On any given day at NASIC more than 100 photo interpreters, engineers, rocket scientists and intelligence analysts are poring through reams of data collected every time North Korea launches a missile. Last summer, the North Korean threat went to a whole new level, says NASIC Commander Col. Sean Larkin.
Col. Sean Larkin: They demonstrated the ability that they could reach the continental United States.
David Martin: The lower 48?
Col. Sean Larkin: Yes.
There were two tests -- one on July 4 and again on July 28. Both were launched at a very high angle, so they did not go far out to sea. But once NASIC crunched the numbers there was no doubt had one of those missiles been fired on a standard trajectory it could have reached California and beyond.
Col.
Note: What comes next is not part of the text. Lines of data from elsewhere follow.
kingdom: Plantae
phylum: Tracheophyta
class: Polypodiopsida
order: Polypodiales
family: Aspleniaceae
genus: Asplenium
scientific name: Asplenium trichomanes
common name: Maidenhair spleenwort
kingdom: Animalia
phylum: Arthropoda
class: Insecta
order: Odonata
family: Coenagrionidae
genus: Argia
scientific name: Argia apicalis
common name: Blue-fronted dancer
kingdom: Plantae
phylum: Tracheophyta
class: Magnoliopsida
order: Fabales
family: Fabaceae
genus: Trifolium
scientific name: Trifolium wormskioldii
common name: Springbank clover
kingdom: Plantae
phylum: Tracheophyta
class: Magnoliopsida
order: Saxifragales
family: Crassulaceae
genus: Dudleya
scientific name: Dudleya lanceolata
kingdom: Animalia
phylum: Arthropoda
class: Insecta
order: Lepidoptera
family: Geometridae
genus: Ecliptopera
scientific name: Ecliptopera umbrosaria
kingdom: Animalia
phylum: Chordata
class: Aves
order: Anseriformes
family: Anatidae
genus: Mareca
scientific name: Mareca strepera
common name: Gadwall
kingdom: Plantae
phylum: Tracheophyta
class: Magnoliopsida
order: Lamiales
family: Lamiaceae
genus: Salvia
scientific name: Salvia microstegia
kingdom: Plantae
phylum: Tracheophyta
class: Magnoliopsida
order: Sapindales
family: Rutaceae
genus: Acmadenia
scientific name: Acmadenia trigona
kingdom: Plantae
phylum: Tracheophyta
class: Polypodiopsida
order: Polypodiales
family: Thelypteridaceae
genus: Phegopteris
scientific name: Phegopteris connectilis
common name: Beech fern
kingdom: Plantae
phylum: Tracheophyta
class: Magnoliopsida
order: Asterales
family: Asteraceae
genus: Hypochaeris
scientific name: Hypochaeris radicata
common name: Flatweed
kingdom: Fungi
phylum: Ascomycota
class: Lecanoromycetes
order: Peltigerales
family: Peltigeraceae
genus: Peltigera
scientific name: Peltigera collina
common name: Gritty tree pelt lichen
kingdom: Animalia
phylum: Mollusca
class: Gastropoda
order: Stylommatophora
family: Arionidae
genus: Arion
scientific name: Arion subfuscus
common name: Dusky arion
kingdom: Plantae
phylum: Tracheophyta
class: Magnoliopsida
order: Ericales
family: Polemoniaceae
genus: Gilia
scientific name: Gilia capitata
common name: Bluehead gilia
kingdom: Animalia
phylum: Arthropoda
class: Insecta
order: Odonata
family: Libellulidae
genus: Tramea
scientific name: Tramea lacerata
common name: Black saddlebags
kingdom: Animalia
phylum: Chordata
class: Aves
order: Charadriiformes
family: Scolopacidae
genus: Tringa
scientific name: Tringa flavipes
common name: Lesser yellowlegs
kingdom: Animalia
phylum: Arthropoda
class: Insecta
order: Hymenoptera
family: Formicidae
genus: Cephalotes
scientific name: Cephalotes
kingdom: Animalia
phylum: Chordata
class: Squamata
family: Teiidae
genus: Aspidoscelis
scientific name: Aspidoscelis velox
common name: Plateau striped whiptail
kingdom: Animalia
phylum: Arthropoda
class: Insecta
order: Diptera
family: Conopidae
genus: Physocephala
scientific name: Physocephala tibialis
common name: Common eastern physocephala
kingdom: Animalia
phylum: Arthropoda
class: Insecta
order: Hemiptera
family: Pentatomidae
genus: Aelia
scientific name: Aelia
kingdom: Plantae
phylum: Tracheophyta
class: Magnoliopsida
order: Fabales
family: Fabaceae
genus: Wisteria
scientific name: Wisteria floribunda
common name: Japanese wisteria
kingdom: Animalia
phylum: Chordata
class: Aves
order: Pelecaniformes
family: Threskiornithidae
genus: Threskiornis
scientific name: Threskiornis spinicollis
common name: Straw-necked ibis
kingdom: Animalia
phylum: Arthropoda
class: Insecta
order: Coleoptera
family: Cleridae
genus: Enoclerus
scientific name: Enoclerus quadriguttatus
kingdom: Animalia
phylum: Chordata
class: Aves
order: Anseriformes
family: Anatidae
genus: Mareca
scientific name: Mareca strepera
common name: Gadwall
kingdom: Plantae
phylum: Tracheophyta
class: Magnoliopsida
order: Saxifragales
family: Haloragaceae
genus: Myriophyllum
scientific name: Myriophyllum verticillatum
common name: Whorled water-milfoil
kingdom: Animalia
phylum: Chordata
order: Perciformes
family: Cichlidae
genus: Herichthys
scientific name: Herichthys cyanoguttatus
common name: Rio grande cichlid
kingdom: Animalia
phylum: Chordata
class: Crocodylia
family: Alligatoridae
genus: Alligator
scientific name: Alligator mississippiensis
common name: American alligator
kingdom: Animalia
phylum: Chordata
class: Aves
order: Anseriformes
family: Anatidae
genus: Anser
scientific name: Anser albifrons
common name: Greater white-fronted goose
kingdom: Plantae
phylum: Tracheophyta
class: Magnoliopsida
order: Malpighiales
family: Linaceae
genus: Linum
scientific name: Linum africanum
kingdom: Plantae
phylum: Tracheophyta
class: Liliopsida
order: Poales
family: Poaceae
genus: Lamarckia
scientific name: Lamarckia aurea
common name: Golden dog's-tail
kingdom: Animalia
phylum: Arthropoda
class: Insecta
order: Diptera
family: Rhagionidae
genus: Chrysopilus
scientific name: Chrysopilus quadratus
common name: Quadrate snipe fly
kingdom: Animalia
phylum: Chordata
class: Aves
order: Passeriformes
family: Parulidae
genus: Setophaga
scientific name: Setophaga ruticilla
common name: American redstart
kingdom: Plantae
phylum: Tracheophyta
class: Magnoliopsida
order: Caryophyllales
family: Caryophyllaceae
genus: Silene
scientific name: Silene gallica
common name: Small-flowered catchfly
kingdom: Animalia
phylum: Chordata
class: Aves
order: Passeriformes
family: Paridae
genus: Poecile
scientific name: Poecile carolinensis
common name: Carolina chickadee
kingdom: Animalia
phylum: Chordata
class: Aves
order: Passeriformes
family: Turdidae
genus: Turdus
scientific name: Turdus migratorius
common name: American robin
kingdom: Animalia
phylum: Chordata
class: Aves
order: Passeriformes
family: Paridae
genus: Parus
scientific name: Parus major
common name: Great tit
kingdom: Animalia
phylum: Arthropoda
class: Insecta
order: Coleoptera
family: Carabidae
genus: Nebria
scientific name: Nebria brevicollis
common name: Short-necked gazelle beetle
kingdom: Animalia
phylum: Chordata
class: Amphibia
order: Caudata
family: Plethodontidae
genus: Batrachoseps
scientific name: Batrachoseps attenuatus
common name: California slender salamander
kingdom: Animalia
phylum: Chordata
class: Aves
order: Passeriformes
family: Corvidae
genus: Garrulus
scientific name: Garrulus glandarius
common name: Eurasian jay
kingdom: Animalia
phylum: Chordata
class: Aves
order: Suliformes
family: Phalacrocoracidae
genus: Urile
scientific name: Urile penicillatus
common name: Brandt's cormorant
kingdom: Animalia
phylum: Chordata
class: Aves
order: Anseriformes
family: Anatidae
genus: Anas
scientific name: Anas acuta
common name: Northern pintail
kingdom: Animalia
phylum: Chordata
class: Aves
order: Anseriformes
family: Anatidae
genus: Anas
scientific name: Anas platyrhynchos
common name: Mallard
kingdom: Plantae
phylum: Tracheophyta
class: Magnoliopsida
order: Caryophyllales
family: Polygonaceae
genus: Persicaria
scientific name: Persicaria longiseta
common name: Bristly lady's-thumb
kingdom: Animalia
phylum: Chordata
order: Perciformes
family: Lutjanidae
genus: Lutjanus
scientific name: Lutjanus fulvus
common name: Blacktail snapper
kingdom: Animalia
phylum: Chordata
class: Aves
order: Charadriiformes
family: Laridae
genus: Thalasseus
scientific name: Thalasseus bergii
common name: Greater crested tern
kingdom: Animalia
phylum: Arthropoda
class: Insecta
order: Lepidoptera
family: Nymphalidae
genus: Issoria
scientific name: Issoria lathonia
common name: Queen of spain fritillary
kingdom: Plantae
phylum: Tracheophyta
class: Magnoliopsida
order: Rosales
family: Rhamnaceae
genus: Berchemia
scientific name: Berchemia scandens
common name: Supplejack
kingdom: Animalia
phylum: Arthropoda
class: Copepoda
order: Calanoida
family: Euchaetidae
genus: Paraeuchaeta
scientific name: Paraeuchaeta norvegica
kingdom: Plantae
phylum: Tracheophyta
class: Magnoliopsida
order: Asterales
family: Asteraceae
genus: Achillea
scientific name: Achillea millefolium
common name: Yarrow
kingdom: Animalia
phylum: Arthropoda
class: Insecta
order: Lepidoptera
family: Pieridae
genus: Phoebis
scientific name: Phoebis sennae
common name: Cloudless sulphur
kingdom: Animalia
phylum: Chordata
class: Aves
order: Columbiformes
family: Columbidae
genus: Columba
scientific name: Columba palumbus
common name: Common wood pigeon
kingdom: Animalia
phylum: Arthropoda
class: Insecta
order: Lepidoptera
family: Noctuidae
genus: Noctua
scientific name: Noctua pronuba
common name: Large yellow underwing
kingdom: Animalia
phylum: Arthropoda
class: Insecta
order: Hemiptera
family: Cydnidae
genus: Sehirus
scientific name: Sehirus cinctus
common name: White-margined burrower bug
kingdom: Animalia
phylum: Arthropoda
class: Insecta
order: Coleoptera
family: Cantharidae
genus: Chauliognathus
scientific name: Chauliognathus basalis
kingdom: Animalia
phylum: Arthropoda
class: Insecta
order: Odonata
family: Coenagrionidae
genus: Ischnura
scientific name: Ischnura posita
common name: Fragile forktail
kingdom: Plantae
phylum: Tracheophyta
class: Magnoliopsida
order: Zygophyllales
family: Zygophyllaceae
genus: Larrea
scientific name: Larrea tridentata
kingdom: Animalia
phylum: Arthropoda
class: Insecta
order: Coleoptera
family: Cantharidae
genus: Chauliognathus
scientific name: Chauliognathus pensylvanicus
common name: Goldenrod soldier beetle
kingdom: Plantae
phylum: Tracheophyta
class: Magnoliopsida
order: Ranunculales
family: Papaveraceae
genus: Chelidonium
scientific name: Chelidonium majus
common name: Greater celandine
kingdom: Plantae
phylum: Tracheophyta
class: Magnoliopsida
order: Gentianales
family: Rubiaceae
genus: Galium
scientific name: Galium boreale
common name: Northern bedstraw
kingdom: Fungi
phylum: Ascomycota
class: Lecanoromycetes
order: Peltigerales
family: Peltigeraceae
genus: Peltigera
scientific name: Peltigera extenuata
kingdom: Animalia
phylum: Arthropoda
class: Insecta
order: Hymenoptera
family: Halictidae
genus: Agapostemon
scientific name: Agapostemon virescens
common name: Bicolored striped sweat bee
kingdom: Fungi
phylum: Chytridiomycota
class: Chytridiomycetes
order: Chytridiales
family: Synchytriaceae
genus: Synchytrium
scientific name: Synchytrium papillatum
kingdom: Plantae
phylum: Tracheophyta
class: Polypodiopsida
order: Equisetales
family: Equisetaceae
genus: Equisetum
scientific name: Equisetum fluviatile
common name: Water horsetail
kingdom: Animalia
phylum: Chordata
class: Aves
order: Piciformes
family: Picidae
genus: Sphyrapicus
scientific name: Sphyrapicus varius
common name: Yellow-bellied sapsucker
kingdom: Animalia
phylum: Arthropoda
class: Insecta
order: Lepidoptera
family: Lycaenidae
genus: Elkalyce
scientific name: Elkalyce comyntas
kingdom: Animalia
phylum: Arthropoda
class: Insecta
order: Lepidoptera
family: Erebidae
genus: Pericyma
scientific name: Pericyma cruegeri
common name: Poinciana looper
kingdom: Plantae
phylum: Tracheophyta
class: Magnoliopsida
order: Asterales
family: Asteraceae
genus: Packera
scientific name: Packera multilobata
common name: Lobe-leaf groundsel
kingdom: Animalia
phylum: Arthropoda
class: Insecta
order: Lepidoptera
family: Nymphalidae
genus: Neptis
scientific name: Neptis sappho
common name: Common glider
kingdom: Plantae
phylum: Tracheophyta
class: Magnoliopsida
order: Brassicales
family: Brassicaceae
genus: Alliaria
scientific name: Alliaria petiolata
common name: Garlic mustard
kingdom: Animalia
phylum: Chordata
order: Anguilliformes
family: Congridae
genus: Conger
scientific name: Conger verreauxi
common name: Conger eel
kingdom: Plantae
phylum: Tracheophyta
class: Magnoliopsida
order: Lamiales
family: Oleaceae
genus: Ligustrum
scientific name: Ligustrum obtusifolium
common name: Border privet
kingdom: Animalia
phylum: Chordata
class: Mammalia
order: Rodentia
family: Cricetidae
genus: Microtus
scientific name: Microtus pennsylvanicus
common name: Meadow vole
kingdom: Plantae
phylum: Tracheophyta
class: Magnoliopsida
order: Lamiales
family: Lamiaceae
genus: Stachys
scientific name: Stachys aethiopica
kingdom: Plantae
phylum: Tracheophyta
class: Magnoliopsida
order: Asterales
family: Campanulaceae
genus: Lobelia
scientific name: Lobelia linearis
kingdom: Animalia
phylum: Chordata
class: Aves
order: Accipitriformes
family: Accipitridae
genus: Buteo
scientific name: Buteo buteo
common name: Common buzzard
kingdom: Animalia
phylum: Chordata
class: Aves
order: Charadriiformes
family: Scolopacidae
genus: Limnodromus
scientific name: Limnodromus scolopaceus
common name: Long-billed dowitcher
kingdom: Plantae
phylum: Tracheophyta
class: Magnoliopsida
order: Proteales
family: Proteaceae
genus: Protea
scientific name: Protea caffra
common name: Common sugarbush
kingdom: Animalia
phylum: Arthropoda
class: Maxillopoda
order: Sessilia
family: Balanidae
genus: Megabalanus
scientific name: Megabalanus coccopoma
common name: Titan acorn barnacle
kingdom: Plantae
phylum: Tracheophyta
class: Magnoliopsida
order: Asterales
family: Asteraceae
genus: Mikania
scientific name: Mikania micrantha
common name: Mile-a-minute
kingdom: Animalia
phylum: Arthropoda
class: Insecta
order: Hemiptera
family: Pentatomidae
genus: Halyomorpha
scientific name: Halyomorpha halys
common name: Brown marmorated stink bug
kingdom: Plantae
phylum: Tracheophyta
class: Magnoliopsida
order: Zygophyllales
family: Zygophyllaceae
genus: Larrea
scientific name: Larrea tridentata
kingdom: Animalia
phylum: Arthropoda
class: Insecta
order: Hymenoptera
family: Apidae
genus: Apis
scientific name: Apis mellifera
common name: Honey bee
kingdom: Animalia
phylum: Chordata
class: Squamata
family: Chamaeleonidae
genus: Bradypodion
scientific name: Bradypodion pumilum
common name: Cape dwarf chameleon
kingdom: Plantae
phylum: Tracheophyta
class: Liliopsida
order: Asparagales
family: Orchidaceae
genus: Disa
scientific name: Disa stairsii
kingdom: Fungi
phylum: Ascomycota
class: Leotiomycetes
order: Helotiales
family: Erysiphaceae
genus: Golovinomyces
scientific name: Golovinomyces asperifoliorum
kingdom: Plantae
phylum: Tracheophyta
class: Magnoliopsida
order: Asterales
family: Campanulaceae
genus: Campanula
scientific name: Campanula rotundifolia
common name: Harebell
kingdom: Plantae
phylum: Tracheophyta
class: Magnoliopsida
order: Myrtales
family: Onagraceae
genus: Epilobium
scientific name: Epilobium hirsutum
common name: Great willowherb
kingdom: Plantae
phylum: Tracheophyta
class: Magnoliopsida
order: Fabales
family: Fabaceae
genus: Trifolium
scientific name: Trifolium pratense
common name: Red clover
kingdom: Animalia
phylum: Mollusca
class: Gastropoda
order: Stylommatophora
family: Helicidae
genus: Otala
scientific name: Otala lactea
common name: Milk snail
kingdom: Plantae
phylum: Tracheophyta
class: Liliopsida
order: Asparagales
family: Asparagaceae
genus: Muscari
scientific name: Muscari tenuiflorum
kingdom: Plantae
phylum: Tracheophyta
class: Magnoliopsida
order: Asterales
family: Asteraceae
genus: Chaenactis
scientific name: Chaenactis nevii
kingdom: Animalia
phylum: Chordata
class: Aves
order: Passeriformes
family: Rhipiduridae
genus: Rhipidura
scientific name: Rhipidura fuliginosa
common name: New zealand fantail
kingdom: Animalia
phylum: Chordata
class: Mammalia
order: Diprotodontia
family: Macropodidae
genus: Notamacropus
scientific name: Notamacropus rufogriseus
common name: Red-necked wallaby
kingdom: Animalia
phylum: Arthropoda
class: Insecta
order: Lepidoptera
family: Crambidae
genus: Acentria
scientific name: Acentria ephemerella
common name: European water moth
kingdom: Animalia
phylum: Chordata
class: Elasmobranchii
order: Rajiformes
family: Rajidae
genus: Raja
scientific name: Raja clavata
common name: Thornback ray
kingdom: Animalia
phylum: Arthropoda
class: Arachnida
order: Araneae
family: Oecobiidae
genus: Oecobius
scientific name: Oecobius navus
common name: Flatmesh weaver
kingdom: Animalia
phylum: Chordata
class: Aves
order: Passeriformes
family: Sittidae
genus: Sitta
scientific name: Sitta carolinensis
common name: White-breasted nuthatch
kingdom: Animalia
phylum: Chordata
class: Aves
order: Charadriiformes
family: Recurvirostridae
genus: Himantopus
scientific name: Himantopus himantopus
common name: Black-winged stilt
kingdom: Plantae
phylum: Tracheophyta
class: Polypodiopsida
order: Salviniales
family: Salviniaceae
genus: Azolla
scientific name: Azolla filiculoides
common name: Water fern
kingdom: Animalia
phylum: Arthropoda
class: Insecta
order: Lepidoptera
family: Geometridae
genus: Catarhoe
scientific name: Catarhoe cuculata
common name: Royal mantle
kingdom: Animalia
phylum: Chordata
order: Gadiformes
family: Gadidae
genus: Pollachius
Sean Larkin: Math is our secret weapon So there's lots of things that go into an ICBM or other types of weapons systems that simply -- even if we don't have the pieces of the puzzle we can do the math and figure out what's missing.
Jeremy Suel and his team of analysts produced a computer simulation of North Korea's ICBM.
Jeremy Suel: Well, this is the actual code that we develop.
David Martin: So, can you take me through what this would look like on a flight?
This is the God of War, North Korea's intercontinental ballistic missile.
Jeremy Suel: The first stage of the system is there to get it off the ground, get initial motion. But then it will drop that stage.
After the Hwasong 14's engines have sent it into space all that is left is the re-entry vehicle. A warhead would be inside as gravity pulls it back to Earth.
Jeremy Suel: You're at the mercy of the atmosphere at that point. You're slamming into it at many, thousands of miles per hour, so that will have tremendous forces imparted on the, the reentry vehicle.
David Martin: And what kind of temperatures are we talking about?
Jeremy Suel: Many thousands of degrees.
North Korea cannot attack the U.S. with a nuclear weapon until it develops a reentry vehicle that can stand that kind of heat.
Hugh Griffiths is head of the team which monitors the North Korean missile program for the U.N. Security Council. He says pictures released by the regime last year were an attempt to prove it had already succeeded. A reentry vehicle was subjected to a rocket engine blast.